Some students would rather have a later start time in favor of having more options.

“Starting around 3 p.m. is a bad idea in general because you are forcing the students to decide between sports and athletics, and that might not give students access to certain opportunities/benefits in either choice,” said senior Charles Liu.

The issue with in-person clubs is that if remote students wanted to go in, they would need time after school to arrive at the school and get checked in. Similarly, in-person students who wanted to attend the club remotely would need time to get on the bus and arrive at home. 

“Students should be provided an equitable experience.  The advisers/officers/members should determine how to ensure this occurs,” said Mr. McElroy.

The social distancing guidelines in place should be enough to keep students safe. 

“The numbers are getting better in the county, many staff members have been vaccinated and the students have missed so much academics, social interactions and physical activity this past year that with the proper precautions we can safely get the kids back in,” said Dr. Sassi, the health services coordinator at Monroe-Woodbury. 

Some students feel safe going to school, too.

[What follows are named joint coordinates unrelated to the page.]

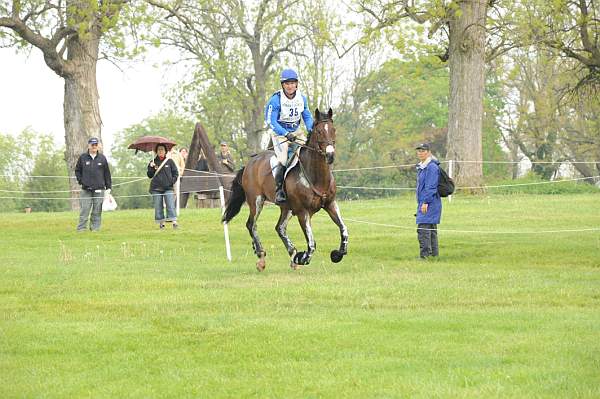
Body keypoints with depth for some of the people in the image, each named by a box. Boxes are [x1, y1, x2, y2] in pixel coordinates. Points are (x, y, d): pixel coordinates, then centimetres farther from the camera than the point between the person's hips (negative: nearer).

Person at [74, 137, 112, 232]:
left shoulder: (102, 158, 7)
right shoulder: (82, 157, 6)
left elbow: (107, 173, 10)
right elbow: (77, 170, 14)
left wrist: (108, 187, 7)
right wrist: (80, 181, 0)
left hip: (99, 189, 1)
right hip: (86, 189, -1)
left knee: (97, 211, 2)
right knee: (84, 210, -4)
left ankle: (95, 228, 7)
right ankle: (81, 228, -3)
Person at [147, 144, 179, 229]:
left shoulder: (169, 161, 8)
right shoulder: (153, 162, 10)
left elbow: (175, 173, 12)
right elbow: (149, 175, 7)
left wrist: (173, 181, -4)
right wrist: (151, 168, -9)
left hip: (168, 188, -1)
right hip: (156, 189, 1)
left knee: (171, 205, -11)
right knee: (158, 206, 1)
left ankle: (174, 221, -13)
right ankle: (161, 223, 6)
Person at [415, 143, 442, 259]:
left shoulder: (432, 167, -13)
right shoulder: (421, 167, 18)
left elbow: (431, 187, -18)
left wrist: (426, 202, -21)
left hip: (429, 203, -10)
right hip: (423, 203, 10)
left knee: (423, 229, -14)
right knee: (431, 229, 14)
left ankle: (424, 255, -16)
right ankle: (434, 253, 19)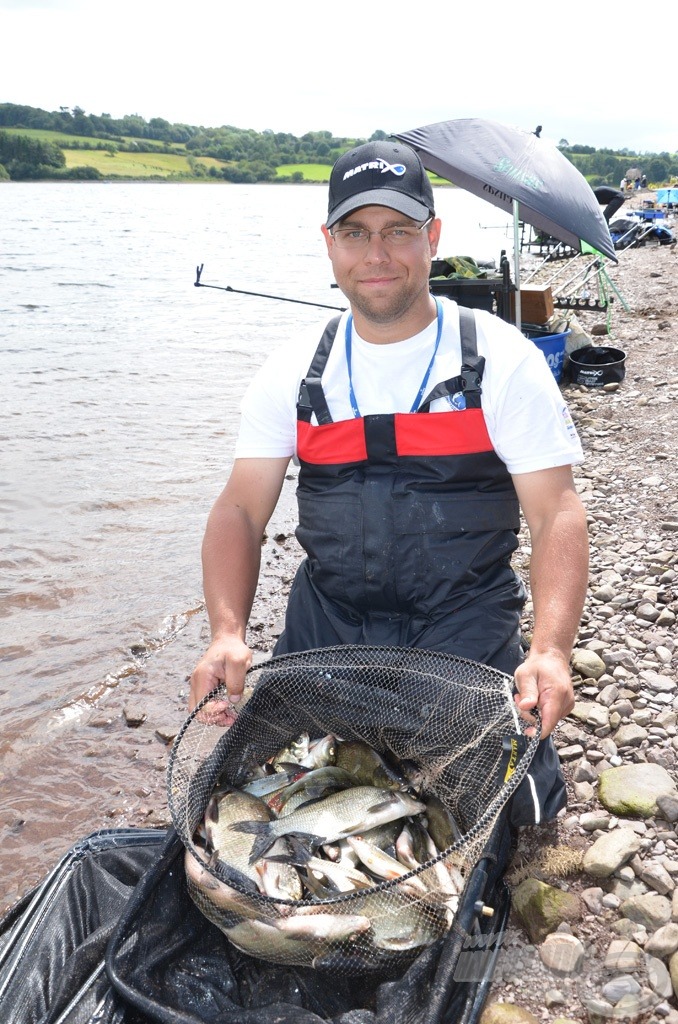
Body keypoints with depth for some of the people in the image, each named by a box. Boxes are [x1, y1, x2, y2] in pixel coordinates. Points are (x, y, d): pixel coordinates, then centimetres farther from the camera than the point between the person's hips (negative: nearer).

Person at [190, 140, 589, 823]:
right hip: (324, 627, 3)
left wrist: (550, 650, -25)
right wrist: (227, 633, -17)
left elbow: (556, 513, -10)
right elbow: (240, 511, 0)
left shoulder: (502, 361, -5)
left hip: (464, 631, -2)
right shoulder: (292, 374, 3)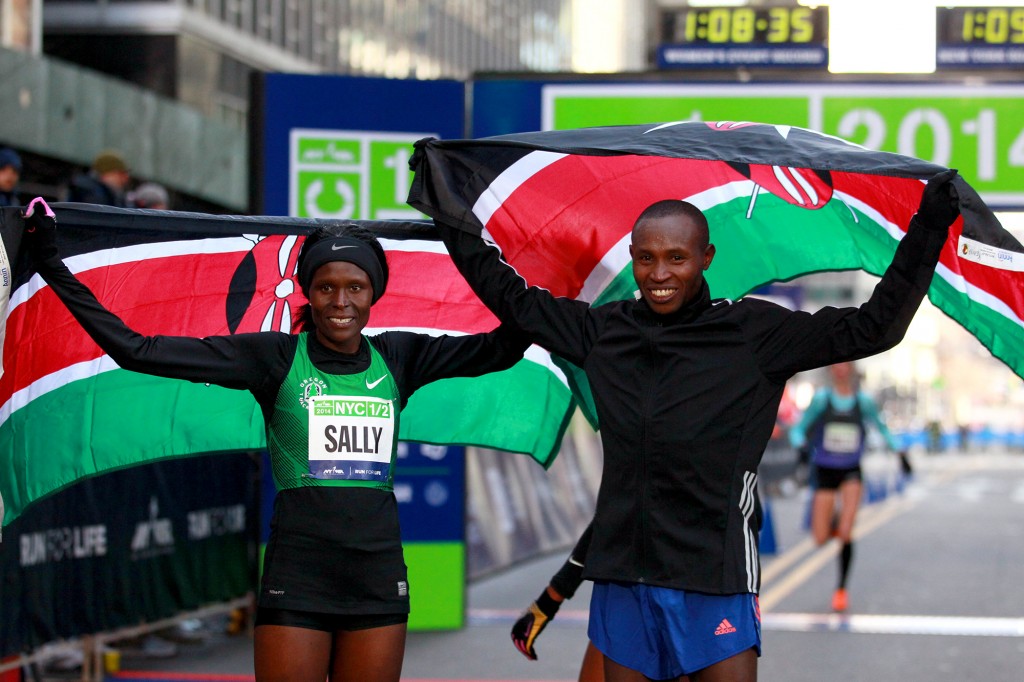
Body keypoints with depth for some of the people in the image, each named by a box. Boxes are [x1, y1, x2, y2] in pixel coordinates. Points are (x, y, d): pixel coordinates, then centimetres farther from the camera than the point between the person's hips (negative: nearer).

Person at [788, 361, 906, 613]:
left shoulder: (864, 401, -2)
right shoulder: (821, 398, -5)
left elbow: (881, 427, 14)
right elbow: (798, 429, -1)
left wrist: (899, 451, 2)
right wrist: (801, 445, -22)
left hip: (851, 472, 0)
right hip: (825, 471, 0)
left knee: (845, 533, -16)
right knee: (821, 539, -4)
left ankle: (841, 589, 0)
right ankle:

“I would feel safe going to an in-person club as I don’t fear that I would contract [COVID-19] during school. I would think that masks are generally enough to severely hinder, if not prevent, transmission of the virus in a sanitary, ventilated environment,” said Liu.

Currently, the spring musical is also scheduled to move ahead with small in-person groups.

“We are committed to the safety of our students and staff, so we will be following all safety guidelines and district protocols for in-person meetings. I have been taking very special care with our schedule, trying to limit the in-person interaction of students in different cohorts until it is absolutely necessary,” said Ms. Pacht, the director of the high school musical production. “I think everyone (students and staff) are very excited to be creating theater again, although it looks a little different this year.”

The school musical, “Working: a musical” will be streamed on June 4 and 5 for friends and family to watch.